Al aparecer Nureddin con el rostro cubierto de vendajes, se oyó un rugido de alivio, como si hubiese caído la Bastilla. Era el momento crítico de la marcha, y el Nabab Bahadur logró hacerse con la situación. Después de abrazar al joven en público, inició un discurso sobre Justicia, Valor, Libertad y Prudencia —ordenando el tema en varios apartados—, que logró enfriar las pasiones de la multitud. Explicó además que iba a renunciar al título que le habían otorgado los ingleses, para volver a la vida privada como Mr. Zulfiqar, y que por esa razón se pondría inmediatamente en camino hacia su casa en el campo. El landó se dio la vuelta, la multitud lo acompañó y la crisis quedó atrás. Las Cuevas de Marabar habían supuesto un desgaste terrible para el Gobierno local; habían alterado un buen número de vidas y destrozado varias carreras, pero no habían dividido un continente, ni tal siquiera dislocado un distrito.
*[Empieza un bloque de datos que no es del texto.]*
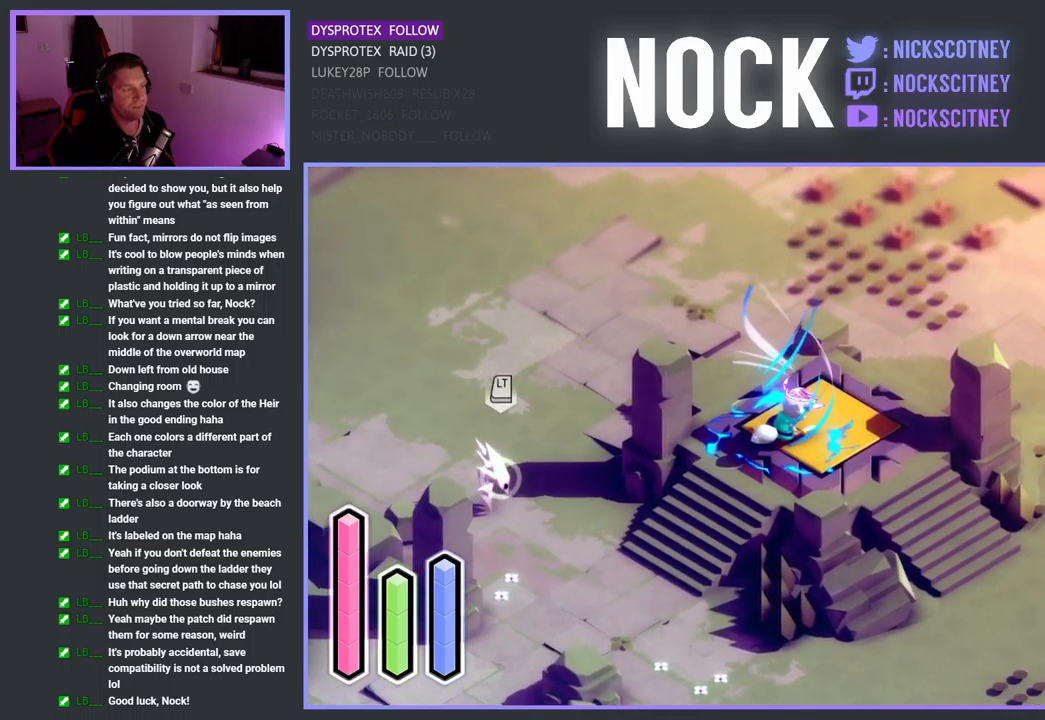
{"buttons": ["CROSS"], "left_stick": "center", "right_stick": "center", "events": []}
—Lo celebraremos esta noche —dijo el anciano—. Mr. Hamidullah, delego en usted para que traiga a nuestros amigos Fielding y Amritrao y se informe de si este último necesitará alimentos especiales. Los demás se quedarán conmigo. No saldremos hacía Dilkusha hasta que refresque a última hora de la tarde, por supuesto. Ignoro cómo se sienten los otros caballeros, pero a mí me duele un poco la cabeza, y lamento no haberme acordado de pedirle una aspirina a nuestro buen Panna Lal.
Porque el calor estaba reclamando lo que era suyo. Incapaz de enfurecer, atontaba, y antes de que pasara mucho tiempo todos los combatientes de Chandrapore estaban dormidos. Los que se habían refugiado en la zona residencial mantuvieron la vigilancia durante un rato, temiendo un ataque, pero también ellos se adentraron en seguida en el mundo de los sueños: ese mundo en el que todos los hombres pasan un tercio de su vida y que algunos pesimistas consideran como un anticipo de la eternidad.